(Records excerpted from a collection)
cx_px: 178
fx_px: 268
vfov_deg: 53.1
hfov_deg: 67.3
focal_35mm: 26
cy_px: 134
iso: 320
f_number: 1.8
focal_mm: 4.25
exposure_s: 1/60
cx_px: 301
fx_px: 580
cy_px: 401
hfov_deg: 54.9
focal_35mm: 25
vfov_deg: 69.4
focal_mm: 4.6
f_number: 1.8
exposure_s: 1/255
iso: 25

---

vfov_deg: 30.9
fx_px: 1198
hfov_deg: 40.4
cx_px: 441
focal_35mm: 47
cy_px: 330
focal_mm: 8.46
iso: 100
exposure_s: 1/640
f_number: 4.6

→ **DIRECTIONS FOR THIS TASK**
Give again exactly, and only, the lines above starting at the one with "fx_px: 1198" and ending at the one with "f_number: 4.6".

→ **ANSWER TO THIS PROBLEM**
fx_px: 1198
hfov_deg: 40.4
cx_px: 441
focal_35mm: 47
cy_px: 330
focal_mm: 8.46
iso: 100
exposure_s: 1/640
f_number: 4.6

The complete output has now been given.